**GIVEN RECORDS**:
>>>

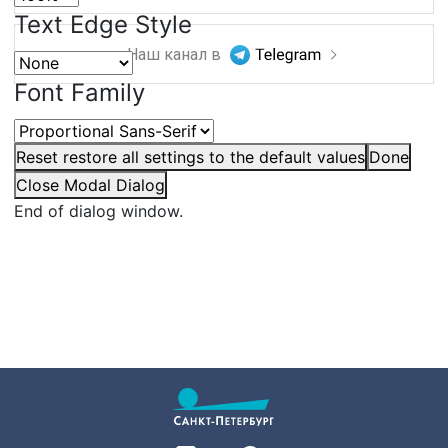
Text Edge Style
Наш канал в
Font Family
Reset
restore all settings to the default values
Done
Close Modal Dialog
End of dialog window.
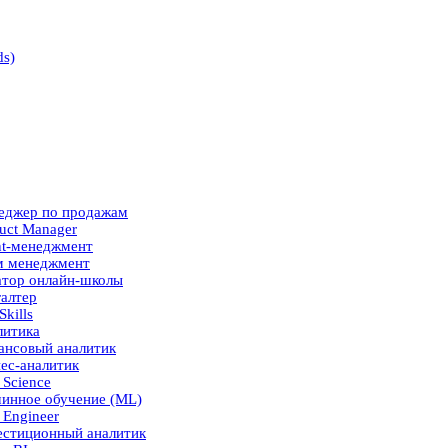
ds)
еджер по продажам
uct Manager
nt-менеджмент
м менеджмент
атор онлайн-школы
алтер
Skills
литика
ансовый аналитик
ес-аналитик
 Science
инное обучение (ML)
 Engineer
естиционный аналитик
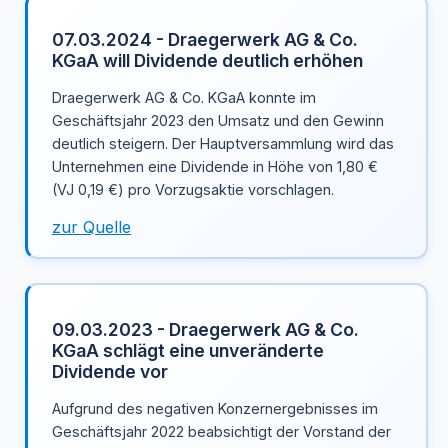
07.03.2024 - Draegerwerk AG & Co.
KGaA will Dividende deutlich erhöhen
Draegerwerk AG & Co. KGaA konnte im
Geschäftsjahr 2023 den Umsatz und den Gewinn
deutlich steigern. Der Hauptversammlung wird das
Unternehmen eine Dividende in Höhe von 1,80 €
(VJ 0,19 €) pro Vorzugsaktie vorschlagen.
zur Quelle
09.03.2023 - Draegerwerk AG & Co.
KGaA schlägt eine unveränderte
Dividende vor
Aufgrund des negativen Konzernergebnisses im
Geschäftsjahr 2022 beabsichtigt der Vorstand der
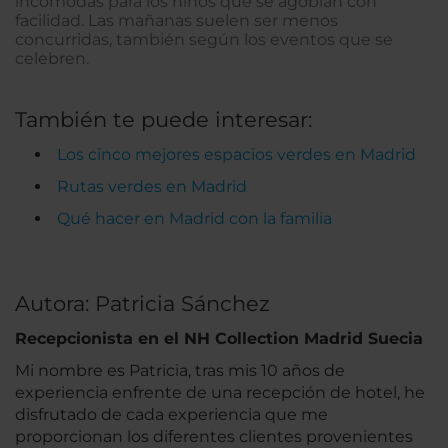
incómodas para los niños que se agobian con
facilidad. Las mañanas suelen ser menos
concurridas, también según los eventos que se
celebren.
También te puede interesar:
Los cinco mejores espacios verdes en Madrid
Rutas verdes en Madrid
Qué hacer en Madrid con la familia
Autora: Patricia Sánchez
Recepcionista en el NH Collection Madrid Suecia
Mi nombre es Patricia, tras mis 10 años de
experiencia enfrente de una recepción de hotel, he
disfrutado de cada experiencia que me
proporcionan los diferentes clientes provenientes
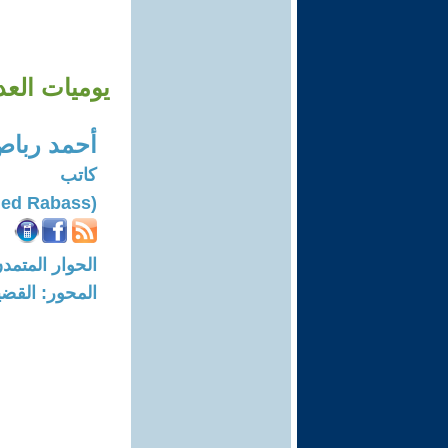
يوميات العد
أحمد ربا
كاتب
(Ahmed Rabass)
الحوار المتمدن-العدد: 7788 - 23
المحور: القضي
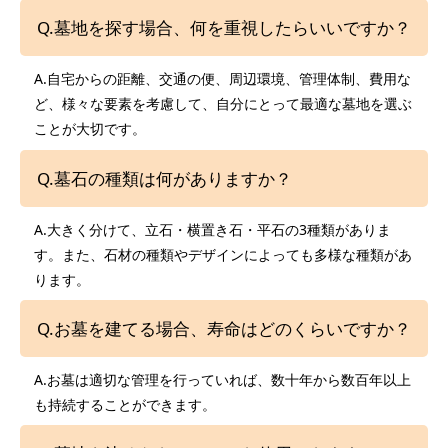
Q.墓地を探す場合、何を重視したらいいですか？
A.自宅からの距離、交通の便、周辺環境、管理体制、費用な
ど、様々な要素を考慮して、自分にとって最適な墓地を選ぶ
ことが大切です。
Q.墓石の種類は何がありますか？
A.大きく分けて、立石・横置き石・平石の3種類がありま
す。また、石材の種類やデザインによっても多様な種類があ
ります。
Q.お墓を建てる場合、寿命はどのくらいですか？
A.お墓は適切な管理を行っていれば、数十年から数百年以上
も持続することができます。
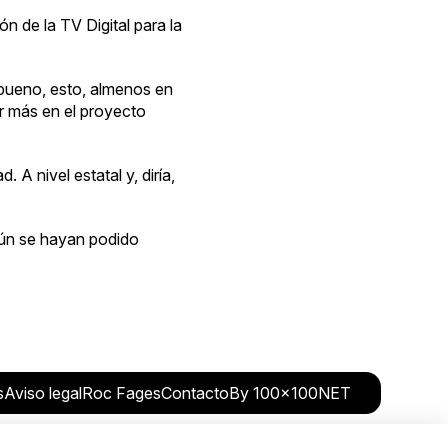
ión de la
TV Digital
para la
s bueno, esto, almenos en
ir más en el proyecto
. A nivel estatal y, diría,
 aún se hayan podido
s
Aviso legal
Roc Fages
Contacto
By 100x100NET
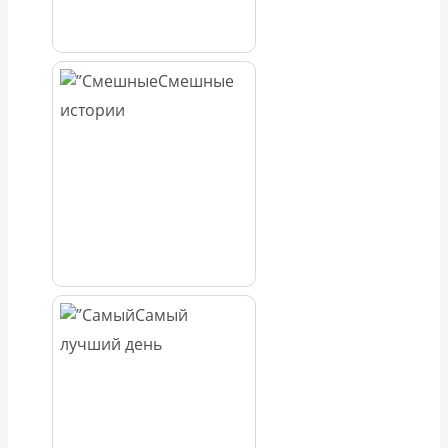
Смешные
истории
Самый
лучший день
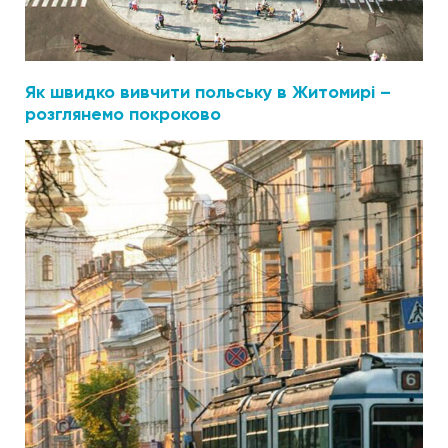
Як швидко вивчити польську в Житомирі –
розглянемо покроково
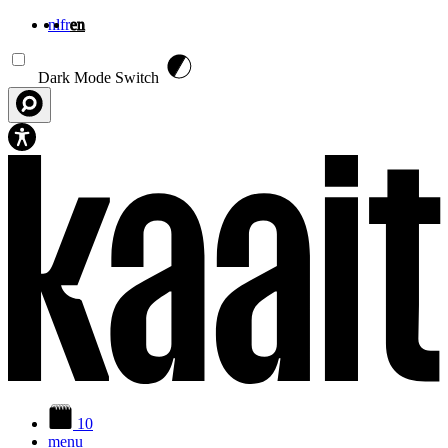
nl
fr
en
Skip to main content
Dark Mode Switch
10
menu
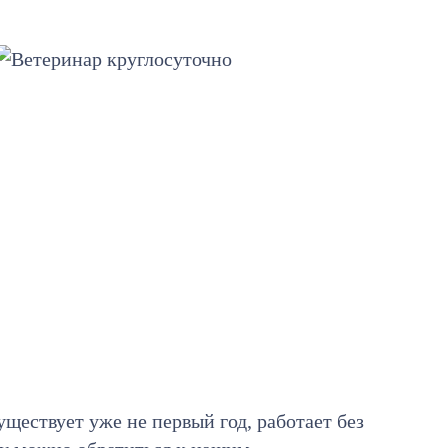
уществует уже не первый год, работает без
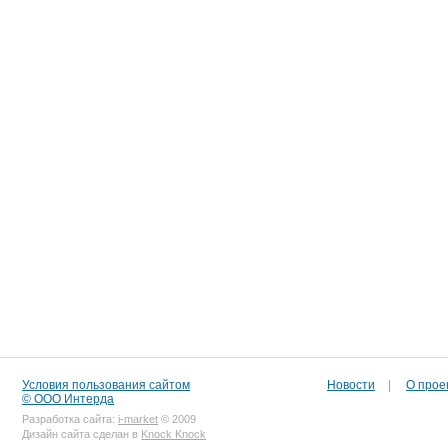
Условия пользования сайтом
Новости
|
О прое
© ООО Интерда
Разработка сайта:
i-market
© 2009
Дизайн сайта сделан в
Knock Knock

<<<

**GOAL OF THE EXERCISE**:
Would you transcribe, exactly and only, the lines from the one that contains "A.自宅からの距離、交通の便、周辺環境、管理体制、費用な" through the last line of the data above, without any pictures?

**WRITTEN RESPONSE**:
A.自宅からの距離、交通の便、周辺環境、管理体制、費用な
ど、様々な要素を考慮して、自分にとって最適な墓地を選ぶ
ことが大切です。
Q.墓石の種類は何がありますか？
A.大きく分けて、立石・横置き石・平石の3種類がありま
す。また、石材の種類やデザインによっても多様な種類があ
ります。
Q.お墓を建てる場合、寿命はどのくらいですか？
A.お墓は適切な管理を行っていれば、数十年から数百年以上
も持続することができます。
ión de la
TV Digital
para la
s bueno, esto, almenos en
ir más en el proyecto
. A nivel estatal y, diría,
 aún se hayan podido
s
Aviso legal
Roc Fages
Contacto
By 100x100NET
Смешные
истории
Самый
лучший день
Як швидко вивчити польську в Житомирі –
розглянемо покроково
nl
fr
en
Skip to main content
Dark Mode Switch
10
menu
уществует уже не первый год, работает без
Условия пользования сайтом
Новости
|
О прое
© ООО Интерда
Разработка сайта:
i-market
© 2009
Дизайн сайта сделан в
Knock Knock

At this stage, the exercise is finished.